Not just the ladies. He was, indeed, fantastic. If I were a gay man or a straight woman, I'd definitely be stalking material; as it is I'm wobbling. As the co-presenter, Tess Daly, asked him, "It seems like the whole nation has fallen in love with you. How are you coping?" He straight-batted with "life's not changed".

It wasn't just the moves; along with the footwork he had a fiery presence, all passion and charisma. After he'd done, and most of Britain was headed for a cold shower, where judge Arlene Phillips had been sitting there was a small pile of ash consistent with an episode of spontaneous human combustion.

"Once again you ignited my fire," she drooled, when she'd been reconstituted into corporeal form. "That was fantastic! The flamenco was strong, taut buttocks - that's what you have to have for a true paso, and you have it all!"
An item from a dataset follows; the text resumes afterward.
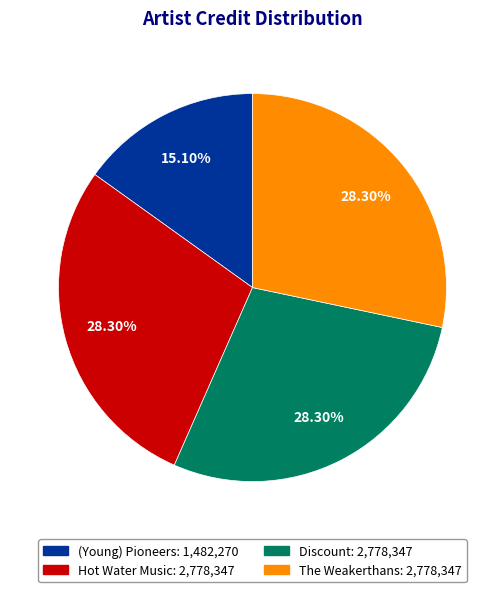

What percentage is NOT represented by Hot Water Music?

71.7%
In mid-table, after a passable paso to a Meatloaf soundtrack, is Matt Dawson. Down below, but incredibly not last, is Peter Schmeichel, a graduate of the Arnold Schwarzenegger School of Dance. For a man who was the best goalkeeper ever, Strictly... is another bare, rocky outcrop on the bleak and blasted slopes of his days as an ex-footballer. He's progressed from the fractured phrase-making and sulky spats with Alan Hansen that disfigured his early stabs at punditry, but dancing is another matter entirely, and the otherwise great Dane dances like a Great Dane.

As for Ramps, you can get 11-4 on to win. It's easy money.